The pancakes arrive. Diana watches 47 pour maple syrup directly onto his bacon and suppresses a smile. Take Your Assassin To IHOP Day. It'll never catch on.
"Why did you help me?"
They've circled back to that again, it seems.
"I'm your handler. It's in our mutual interest to help each other."
"You think that I would help you?"
It sounds like a genuine inquiry, not scoffing. Sometimes she wonders if he was raised by wolves, except that wolves would have taught him what kindness was. He's neither apologised for trying to choke her, nor thanked her for helping him, but then, who ever taught him those rules of human behaviour? He expects nothing, and doesn't know what to do when he receives more.
"I suppose we'll find out if I ever accidentally drug myself and need someone to stab me with diazepam. Until then, I'm willing to take it on faith."
"Really."
"Everyone needs allies. Even you. If you didn't learn that today, I'm not sure that I can help you."
Just then, her phone rings. Not the burner, the ICA phone she turned back on once they'd left the motel.
"Yes?" she says.
"A fire? Really?" Soders doesn't even bother to say hello. Across from her, 47 goes back to his breakfast. She pushes her unfinished pancakes in his general direction and he starts eating those as well.
"Sir," she says, "I'm not sure what the problem is. The job was done to specifications."
"The client assuredly did not specify that you burn down the building. Why do you let him do this - nonsense?"
"This employee works best when allowed to make his own path to the goal," she says. The target is dead and the data retrieved, anything else need not concern Soders.
"And the property damage?"
"Not really our problem, sir," she suggests.
"Do you ever consider telling him not to set things on fire?"
"With respect, sir, I find that giving him his head leads to the smoothest results."
One of the first things she learned is that 47 responds far better to praise than to criticism. Tell him he's clever and he'll keep on being clever. Suggest that his plan is ill-advised, and he'll double down out of spite, as he's amply demonstrated in the past twelve hours. Next time, she'll know to just call him a doctor instead of asking. And to stand out of the way when holding the syringe.

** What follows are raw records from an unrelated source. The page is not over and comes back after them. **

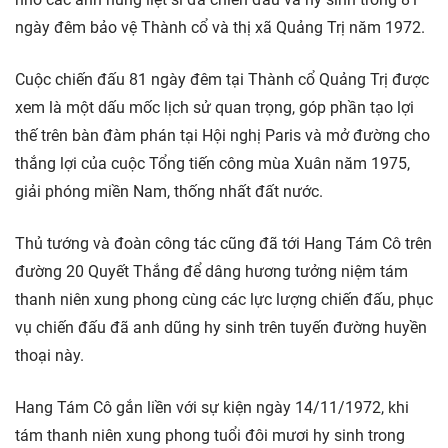
ngày đêm bảo vệ Thành cổ và thị xã Quảng Trị năm 1972.
Cuộc chiến đấu 81 ngày đêm tại Thành cổ Quảng Trị được
xem là một dấu mốc lịch sử quan trọng, góp phần tạo lợi
thế trên bàn đàm phán tại Hội nghị Paris và mở đường cho
thắng lợi của cuộc Tổng tiến công mùa Xuân năm 1975,
giải phóng miền Nam, thống nhất đất nước.
Thủ tướng và đoàn công tác cũng đã tới Hang Tám Cô trên
đường 20 Quyết Thắng để dâng hương tưởng niệm tám
thanh niên xung phong cùng các lực lượng chiến đấu, phục
vụ chiến đấu đã anh dũng hy sinh trên tuyến đường huyền
thoại này.
Hang Tám Cô gắn liền với sự kiện ngày 14/11/1972, khi
tám thanh niên xung phong tuổi đôi mươi hy sinh trong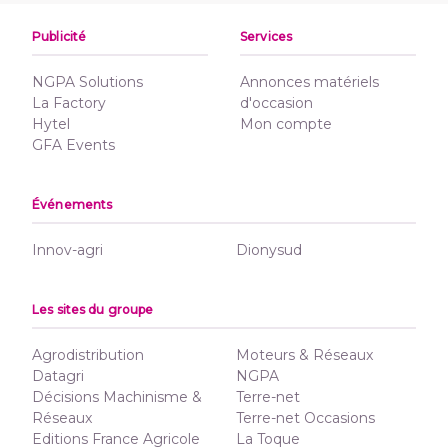
Publicité
Services
NGPA Solutions
Annonces matériels
La Factory
d'occasion
Hytel
Mon compte
GFA Events
Événements
Innov-agri
Dionysud
Les sites du groupe
Agrodistribution
Moteurs & Réseaux
Datagri
NGPA
Décisions Machinisme &
Terre-net
Réseaux
Terre-net Occasions
Editions France Agricole
La Toque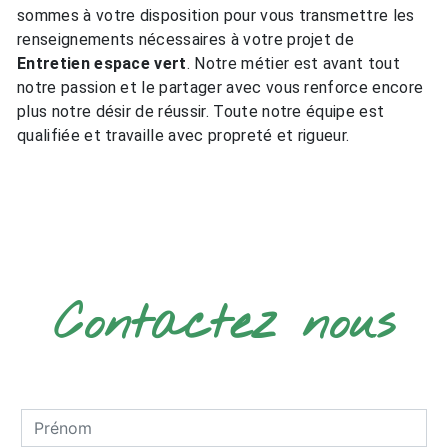
sommes à votre disposition pour vous transmettre les
renseignements nécessaires à votre projet de
Entretien espace vert
. Notre métier est avant tout
notre passion et le partager avec vous renforce encore
plus notre désir de réussir. Toute notre équipe est
qualifiée et travaille avec propreté et rigueur.
EN SAVOIR PLUS
Contactez nous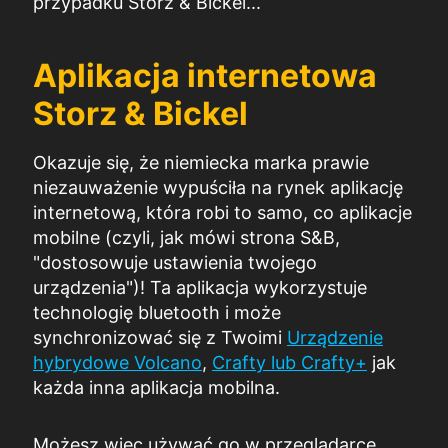
przypadku Storz & Bickel...
Aplikacja internetowa
Storz & Bickel
Okazuje się, że niemiecka marka prawie
niezauważenie wypuściła na rynek aplikację
internetową, która robi to samo, co aplikacje
mobilne (czyli, jak mówi strona S&B,
"dostosowuje ustawienia twojego
urządzenia")! Ta aplikacja wykorzystuje
technologię bluetooth i może
synchronizować się z Twoimi
Urządzenie
hybrydowe Volcano
,
Crafty lub Crafty+
jak
każda inna aplikacja mobilna.
Możesz więc używać go w przeglądarce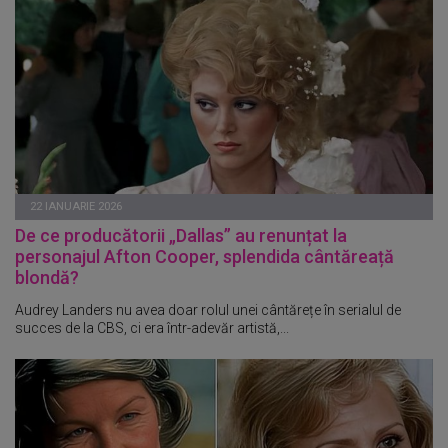
22 IANUARIE 2026
De ce producătorii „Dallas” au renunțat la
personajul Afton Cooper, splendida cântăreață
blondă?
Audrey Landers nu avea doar rolul unei cântărețe în serialul de
succes de la CBS, ci era într-adevăr artistă,...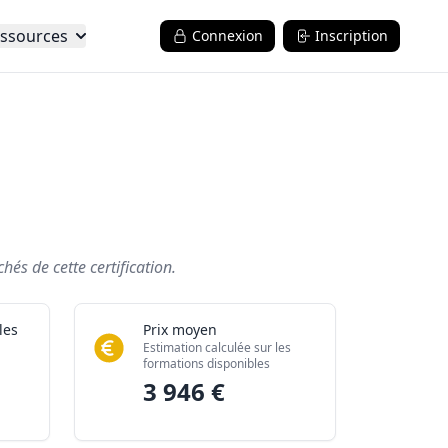
ssources
Connexion
Inscription
és de cette certification.
les
Prix moyen
Estimation calculée sur les
formations disponibles
3 946 €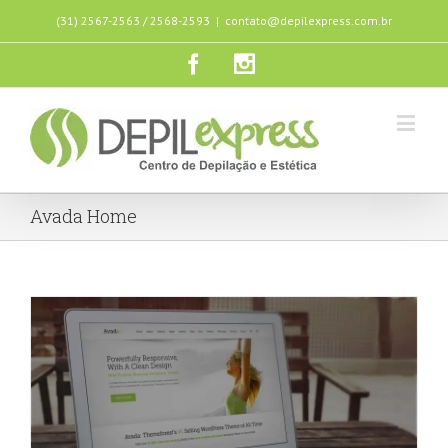
(31) 2567-2563 / 2568-2593
|
contato@depilexpress.com.br
Avada Home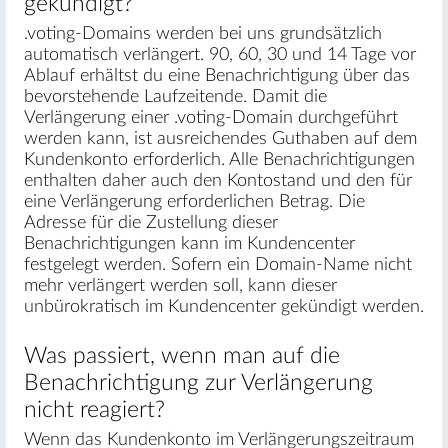
gekündigt?
.voting-Domains werden bei uns grundsätzlich
automatisch verlängert. 90, 60, 30 und 14 Tage vor
Ablauf erhältst du eine Benachrichtigung über das
bevorstehende Laufzeitende. Damit die
Verlängerung einer .voting-Domain durchgeführt
werden kann, ist ausreichendes Guthaben auf dem
Kundenkonto erforderlich. Alle Benachrichtigungen
enthalten daher auch den Kontostand und den für
eine Verlängerung erforderlichen Betrag. Die
Adresse für die Zustellung dieser
Benachrichtigungen kann im Kundencenter
festgelegt werden. Sofern ein Domain-Name nicht
mehr verlängert werden soll, kann dieser
unbürokratisch im Kundencenter gekündigt werden.
Was passiert, wenn man auf die
Benachrichtigung zur Verlängerung
nicht reagiert?
Wenn das Kundenkonto im Verlängerungszeitraum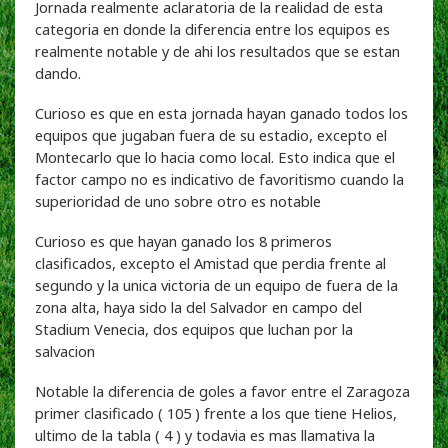
Jornada realmente aclaratoria de la realidad de esta
categoria en donde la diferencia entre los equipos es
realmente notable y de ahi los resultados que se estan
dando.
Curioso es que en esta jornada hayan ganado todos los
equipos que jugaban fuera de su estadio, excepto el
Montecarlo que lo hacia como local. Esto indica que el
factor campo no es indicativo de favoritismo cuando la
superioridad de uno sobre otro es notable
Curioso es que hayan ganado los 8 primeros
clasificados, excepto el Amistad que perdia frente al
segundo y la unica victoria de un equipo de fuera de la
zona alta, haya sido la del Salvador en campo del
Stadium Venecia, dos equipos que luchan por la
salvacion
Notable la diferencia de goles a favor entre el Zaragoza
primer clasificado ( 105 ) frente a los que tiene Helios,
ultimo de la tabla ( 4 ) y todavia es mas llamativa la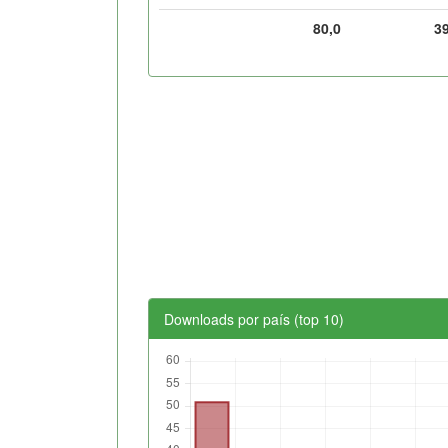
80,0
3
Downloads por país (top 10)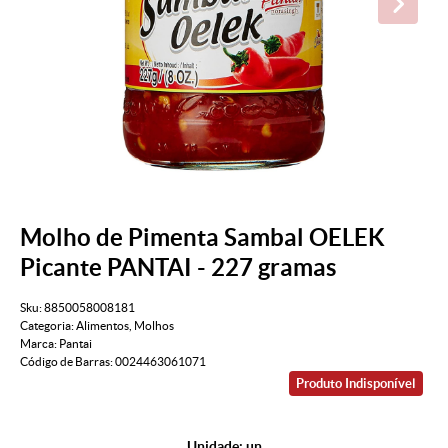
Molho de Pimenta Sambal OELEK
Picante PANTAI - 227 gramas
Sku:
8850058008181
Categoria:
Alimentos
,
Molhos
Marca:
Pantai
Código de Barras:
0024463061071
Produto Indisponível
Unidade: un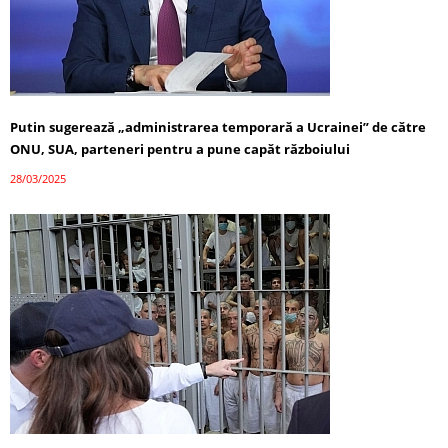
Putin sugerează „administrarea temporară a Ucrainei” de către
ONU, SUA, parteneri pentru a pune capăt războiului
28/03/2025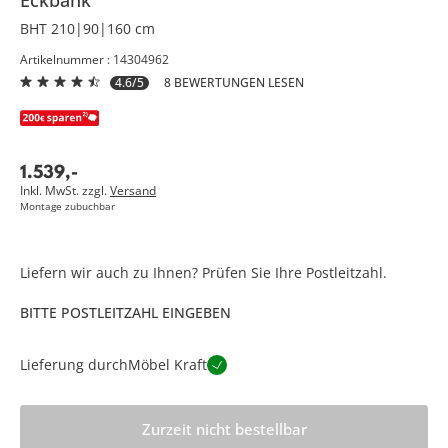
BHT 210|90|160 cm
Artikelnummer : 14304962
4.6/5
8 BEWERTUNGEN LESEN
1.539
,
-
Inkl. MwSt. zzgl.
Versand
Montage zubuchbar
Liefern wir auch zu Ihnen? Prüfen Sie Ihre Postleitzahl.
BITTE POSTLEITZAHL EINGEBEN
Lieferung durch
Möbel Kraft
Zurzeit nicht bestellbar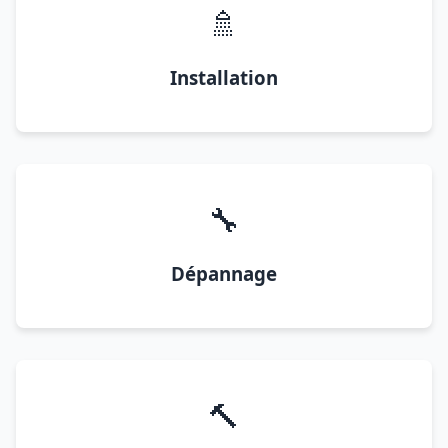
🚿
Installation
🔧
Dépannage
🔨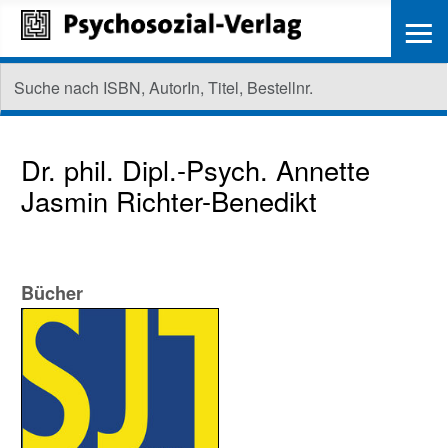
≡
Dr. phil. Dipl.-Psych.
Annette
Jasmin Richter-Benedikt
Bücher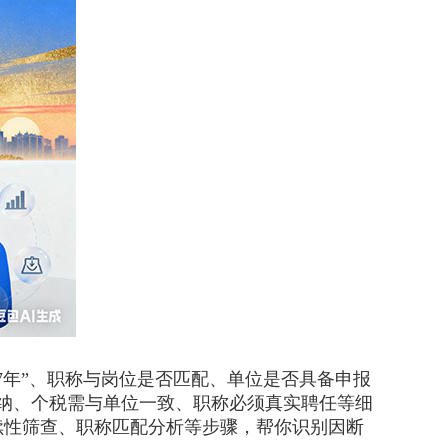
年”、职称与岗位是否匹配、单位是否具备申报
纳、个税需与单位一致、职称必须真实聘任等细
续性筛查、职称匹配分析等步骤，帮你识别因断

"So what, exactly, is your job, if not to control him?"
"I see myself as his facilitator, not his boss." She glances over at him, still finishing his meal. "I'm here to do the groundwork and point out potential avenues of approach. You have to admit that we get results."
"We'll have more words about this later," Soders says, and hangs up without saying goodbye. Diana isn't worried. The board will come to see it her way.
"He isn't happy," 47 says.
"He never is," Diana agrees. "I wouldn't concern yourself. The board will approve my report."
"Of course they will," he drains the last of the coffee. "You're good at your job."
It's the first time he's paid her a compliment. Possibly the first time he's paid anyone a compliment. She feels herself flush slightly in a way that has nothing to do with the restaurant being too warm.
"I'll take the van," he says, "you should call a car."
She'll have to work out how to explain what happened to the van and its contents, but compared to spinning the fire, that shouldn't be a big problem. Inventory goes missing all the time.
"Drive carefully," she says.
"Always," he replies.
Then he vanishes into the dawn, leaving Diana to her coffee and her after-action report.